I just wanted a fair, unbiased trial, even though it wasn’t real. I just wanted my own self-satisfaction to see normal people with sympathy judge for themselves what they think should’ve happened. Never mind the law and all the rigmarole and all the technicalities and all of that. I just wanted to see some real human emotion from people who have sympathy. Not the people who say, “Oh he was resistant” or “He was not a good person in society, so he should be dead.” Cause I’ve heard that too.

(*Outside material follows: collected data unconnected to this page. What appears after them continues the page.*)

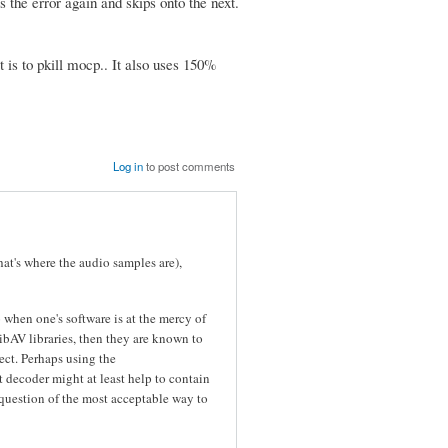
es the error again and skips onto the next.
 is to pkill mocp.. It also uses 150%
Log in
to post comments
hat's where the audio samples are),
o when one's software is at the mercy of
LibAV libraries, then they are known to
ect. Perhaps using the
t decoder might at least help to contain
 a question of the most acceptable way to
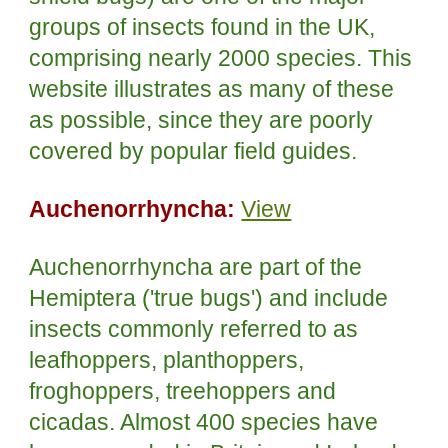
groups of insects found in the UK,
comprising nearly 2000 species. This
website illustrates as many of these
as possible, since they are poorly
covered by popular field guides.
Auchenorrhyncha:
View
Auchenorrhyncha are part of the
Hemiptera ('true bugs') and include
insects commonly referred to as
leafhoppers, planthoppers,
froghoppers, treehoppers and
cicadas. Almost 400 species have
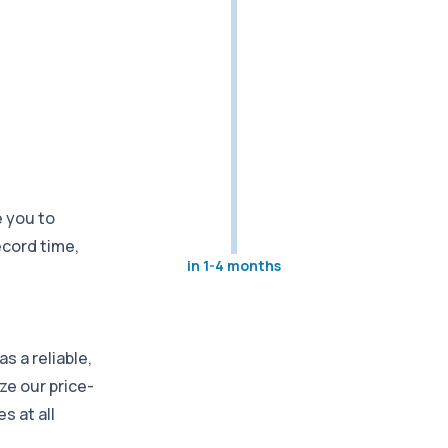
 you to
ecord time,
in 1-4 months
s a reliable,
ze our price-
s at all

That’s such a bizarre yet common thing—the people who move to think like prosecutors, just regular people who think that way. I always find that so alarming, the existence of people who think that the entire world should work like a severely punitive legal system—it’s really dark.

It's horrible. Because imagine if it was vice versa—if Eric was white and all of those officers were black. Or if the officers were white and Eric was white, too. Right? They had it out for him. That was not the first time that day he encountered Daniel Pantaleo. That was not the first time that he encountered Staten Island Police. And Staten Island is a racist borough anyway—let’s just put that out there. It’s racist. I lived on Staten Island nine years and I tell you, I never really traveled off Jersey Street or past State Street because Hill, South Beach, all that’s white. They’re all white and they don’t like black people. And I’m mixed. I told you my mom is Jewish—my grandfather was a rabbi. He [was ultra-orthodox]. But he married a black American woman, they had children, and my mother is a product of that. And my godparents are Italian from Italy. My godmother’s name was Angelina Martenico. I had an Uncle Dominick. 

I have a diverse background, a lot of different nationalities in my family, yet I’ve never been subjected to such racist shit until I moved to Staten Island. As soon as it happened, I was out of there in two weeks. I was gone.

American Trial premiered at the New York Film Festival last year, and was released digitally on May 18. On May 21, there will be a virtual livestream Q&A where the verdict, decided by viewers, will be announced.